[Records from a dataset]

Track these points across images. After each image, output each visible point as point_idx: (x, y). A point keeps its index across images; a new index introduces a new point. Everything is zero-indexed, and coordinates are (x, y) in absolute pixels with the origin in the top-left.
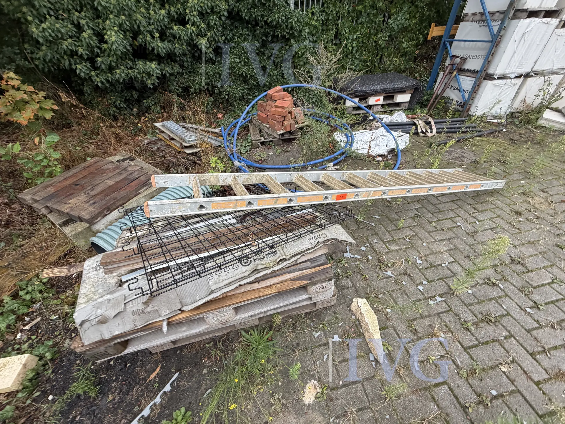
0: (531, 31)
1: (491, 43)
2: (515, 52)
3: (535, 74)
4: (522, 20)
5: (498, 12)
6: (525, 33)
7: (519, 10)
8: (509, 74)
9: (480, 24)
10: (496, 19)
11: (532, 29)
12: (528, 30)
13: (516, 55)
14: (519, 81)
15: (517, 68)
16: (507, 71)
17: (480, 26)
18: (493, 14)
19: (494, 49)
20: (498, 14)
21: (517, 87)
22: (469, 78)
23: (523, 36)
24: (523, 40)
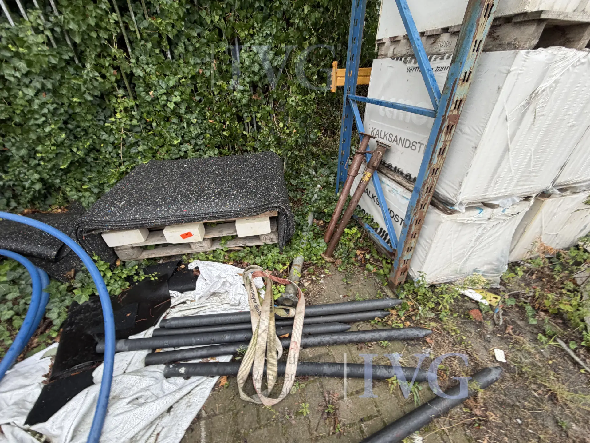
0: (552, 89)
1: (432, 120)
2: (507, 149)
3: (561, 190)
4: (523, 52)
5: (446, 30)
6: (533, 96)
7: (508, 20)
8: (496, 199)
9: (409, 65)
10: (443, 51)
11: (556, 82)
12: (543, 86)
13: (511, 154)
14: (525, 207)
15: (516, 185)
16: (490, 194)
17: (409, 70)
18: (434, 37)
19: (443, 137)
20: (445, 37)
21: (520, 217)
22: (400, 189)
23: (528, 103)
24: (529, 117)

(Your instructions) Please output the lines above as a JSON list of strings, one string per line, with blank lines omitted. Leave the pictures out of your answer.

(Solution to the exercise)
[
  "Track these points across images. After each image, output each visible point as point_idx: (x, y). A point keeps its index across images; a new index introduces a new point. Everything is zero-indexed, and coordinates are (x, y) in absolute pixels with the origin in the top-left.",
  "0: (531, 31)",
  "1: (491, 43)",
  "2: (515, 52)",
  "3: (535, 74)",
  "4: (522, 20)",
  "5: (498, 12)",
  "6: (525, 33)",
  "7: (519, 10)",
  "8: (509, 74)",
  "9: (480, 24)",
  "10: (496, 19)",
  "11: (532, 29)",
  "12: (528, 30)",
  "13: (516, 55)",
  "14: (519, 81)",
  "15: (517, 68)",
  "16: (507, 71)",
  "17: (480, 26)",
  "18: (493, 14)",
  "19: (494, 49)",
  "20: (498, 14)",
  "21: (517, 87)",
  "22: (469, 78)",
  "23: (523, 36)",
  "24: (523, 40)",
  "0: (552, 89)",
  "1: (432, 120)",
  "2: (507, 149)",
  "3: (561, 190)",
  "4: (523, 52)",
  "5: (446, 30)",
  "6: (533, 96)",
  "7: (508, 20)",
  "8: (496, 199)",
  "9: (409, 65)",
  "10: (443, 51)",
  "11: (556, 82)",
  "12: (543, 86)",
  "13: (511, 154)",
  "14: (525, 207)",
  "15: (516, 185)",
  "16: (490, 194)",
  "17: (409, 70)",
  "18: (434, 37)",
  "19: (443, 137)",
  "20: (445, 37)",
  "21: (520, 217)",
  "22: (400, 189)",
  "23: (528, 103)",
  "24: (529, 117)"
]